Consent verification has also become stricter for:
Children
Persons with disabilities
Guardian-managed accounts
Video-KYC processes
Financial institutions must implement auditable security controls such as:
● Encryption or tokenisation of sensitive data
● Strict access controls
● Continuous monitoring
● Detailed access logging
Institutions must be able to demonstrate:
● Who accessed customer data
● When access occurred
● Why it was accessed
● Whether access was authorised
All third-party vendors (Data Processors) must follow the same standards and are accountable for lapses.
Example:
If a bank uses a cloud provider to store KYC data, the provider becomes a Data Processor.

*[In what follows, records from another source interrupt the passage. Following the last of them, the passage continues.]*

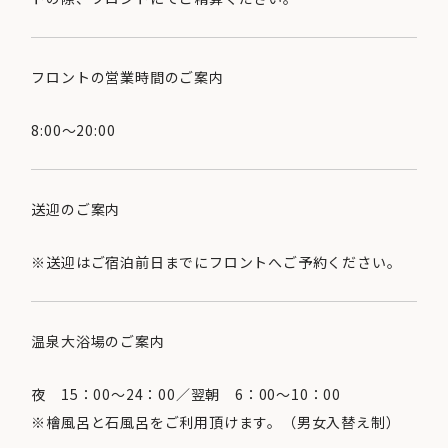
フロントの営業時間のご案内
8:00～20:00
送迎のご案内
※送迎はご宿泊前日までにフロントへご予約ください。
温泉大浴場のご案内
夜 15：00～24：00／翌朝 6：00～10：00
※檜風呂と石風呂をご利用頂けます。（男女入替え制）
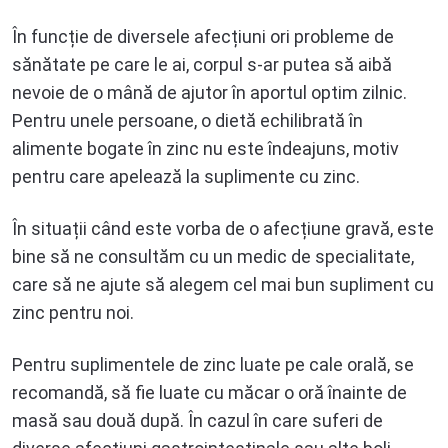
În funcție de diversele afecțiuni ori probleme de
sănătate pe care le ai, corpul s-ar putea să aibă
nevoie de o mână de ajutor în aportul optim zilnic.
Pentru unele persoane, o dietă echilibrată în
alimente bogate în zinc nu este îndeajuns, motiv
pentru care apelează la suplimente cu zinc.
În situații când este vorba de o afecțiune gravă, este
bine să ne consultăm cu un medic de specialitate,
care să ne ajute să alegem cel mai bun supliment cu
zinc pentru noi.
Pentru suplimentele de zinc luate pe cale orală, se
recomandă, să fie luate cu măcar o oră înainte de
masă sau două după. În cazul în care suferi de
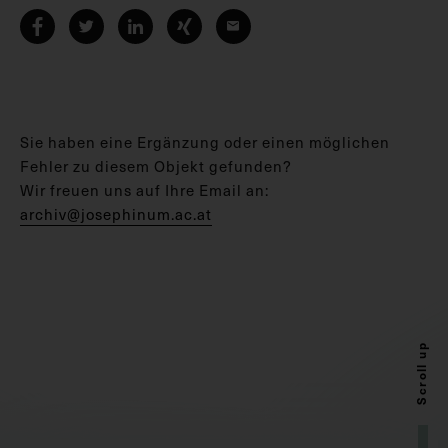
Sie haben eine Ergänzung oder einen möglichen
Fehler zu diesem Objekt gefunden?
Wir freuen uns auf Ihre Email an:
archiv@josephinum.ac.at
Scroll up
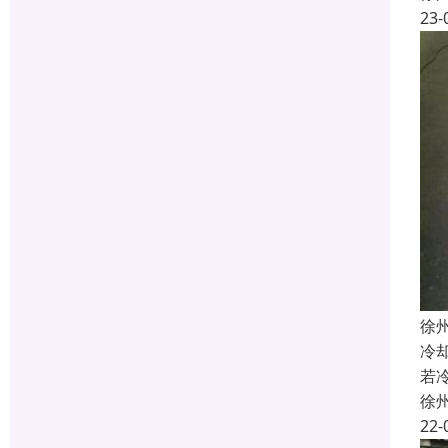
23-
徐
冷
若
徐
22-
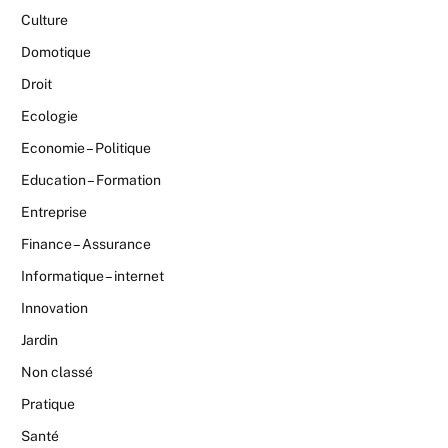
Culture
Domotique
Droit
Ecologie
Economie – Politique
Education – Formation
Entreprise
Finance – Assurance
Informatique – internet
Innovation
Jardin
Non classé
Pratique
Santé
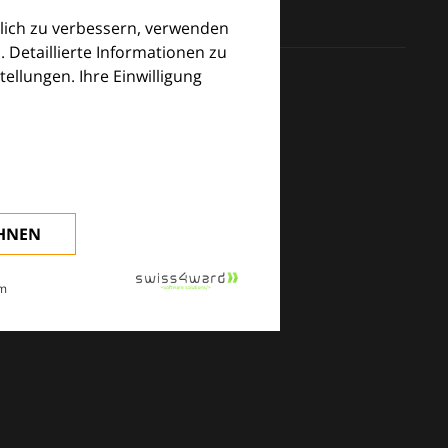
lich zu verbessern, verwenden
. Detaillierte Informationen zu
llungen. Ihre Einwilligung
klinischen Alltag.
EHNEN
m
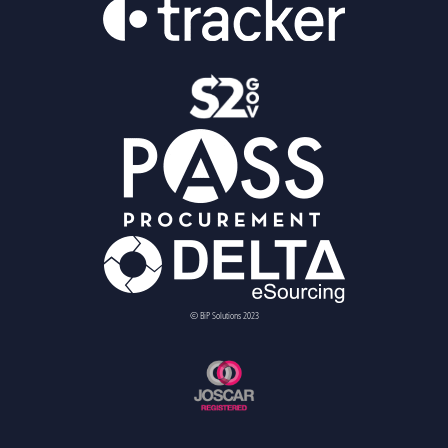
© BiP Solutions 2023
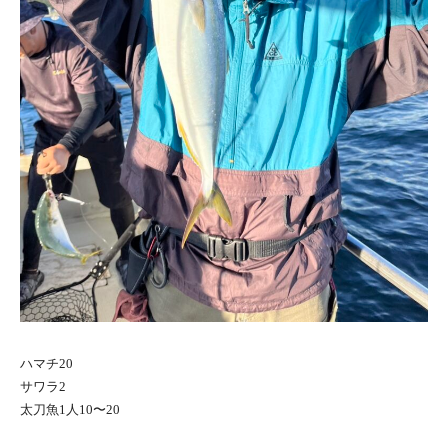
ハマチ20
サワラ2
太刀魚1人10〜20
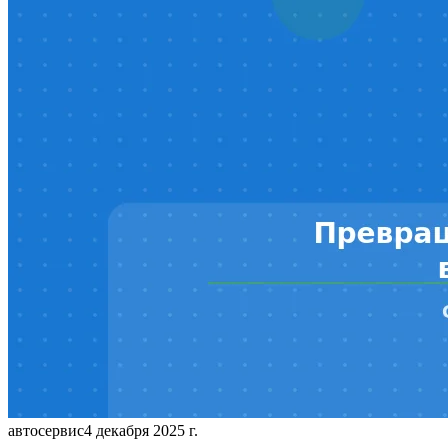
автосервис
4 декабря 2025 г.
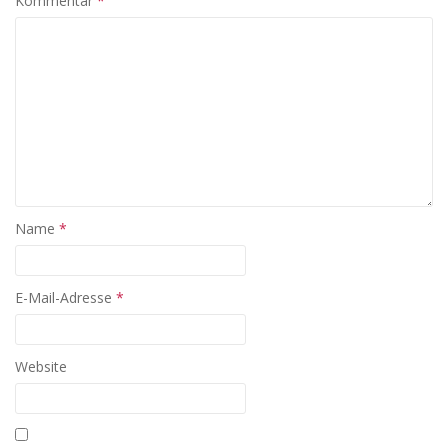
Kommentar
*
Name
*
E-Mail-Adresse
*
Website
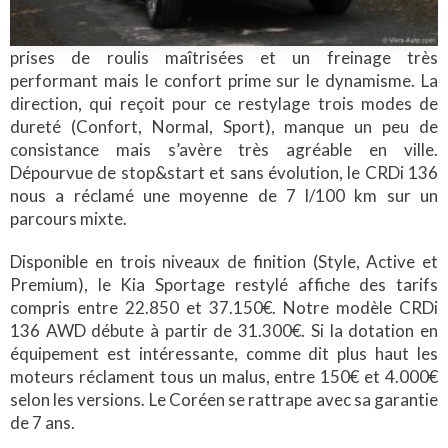
prises de roulis maîtrisées et un freinage très
performant mais le confort prime sur le dynamisme. La
direction, qui reçoit pour ce restylage trois modes de
dureté (Confort, Normal, Sport), manque un peu de
consistance mais s’avère très agréable en ville.
Dépourvue de stop&start et sans évolution, le CRDi 136
nous a réclamé une moyenne de 7 l/100 km sur un
parcours mixte.
Disponible en trois niveaux de finition (Style, Active et
Premium), le Kia Sportage restylé affiche des tarifs
compris entre 22.850 et 37.150€. Notre modèle CRDi
136 AWD débute à partir de 31.300€. Si la dotation en
équipement est intéressante, comme dit plus haut les
moteurs réclament tous un malus, entre 150€ et 4.000€
selon les versions. Le Coréen se rattrape avec sa garantie
de 7 ans.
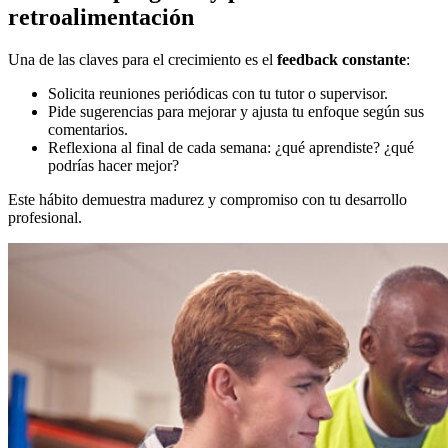
retroalimentación
Una de las claves para el crecimiento es el
feedback constante
:
Solicita reuniones periódicas con tu tutor o supervisor.
Pide sugerencias para mejorar y ajusta tu enfoque según sus
comentarios.
Reflexiona al final de cada semana: ¿qué aprendiste? ¿qué
podrías hacer mejor?
Este hábito demuestra madurez y compromiso con tu desarrollo
profesional.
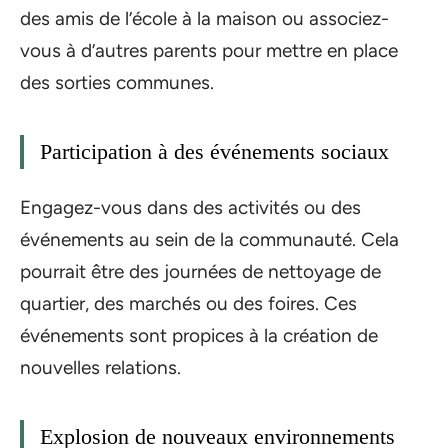
des amis de l’école à la maison ou associez-
vous à d’autres parents pour mettre en place
des sorties communes.
Participation à des événements sociaux
Engagez-vous dans des activités ou des
événements au sein de la communauté. Cela
pourrait être des journées de nettoyage de
quartier, des marchés ou des foires. Ces
événements sont propices à la création de
nouvelles relations.
Explosion de nouveaux environnements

The bank must ensure proper safeguards and retention of data and access logs for at least one year, unless longer retention is required under banking or AML laws.
The core principle is simple: personal data must be deleted once its purpose is complete, unless retention is legally required.
In financial institutions governed by KYC and PMLA rules, this typically means retention for 3 or 8 years as applicable.
However:
Non-essential data cannot be retained indefinitely
Data not required by law must be identified and deleted
If retained, reasons must be documented
In some cases, customers must be informed before deletion.
The rules also require minimum retention of logs and metadata for fraud prevention, security, and compliance.
In case of a data breach, financial institutions must:
● Notify affected customers promptly
● Explain what happened and what data was involved
● Describe possible consequences
● Provide mitigation steps and safety guidance
● Share contact details for support
Additionally, institutions must report the breach to:
Data Protection Board
RBI
CERT-In
A detailed follow-up report is also required.
The Data Protection Board becomes a key enforcement authority under DPDP, alongside regulators such as:
RBI
SEBI
IRDAI
FIU-IND
Customer complaints can be filed directly with the Board.
Data protection is therefore integrated into governance, risk management, and compliance—not just a back-office function.
Most provisions under the DPDP Rules (including transparency, security, breach notification, retention, and rights) will be enforceable 18 months after notification in November 2025, i.e., May 2027.
Institutional setup and definitions apply immediately
Consent manager provisions will take effect later
This phased rollout gives financial institutions time to update KYC systems, revise notices, and modify vendor contracts.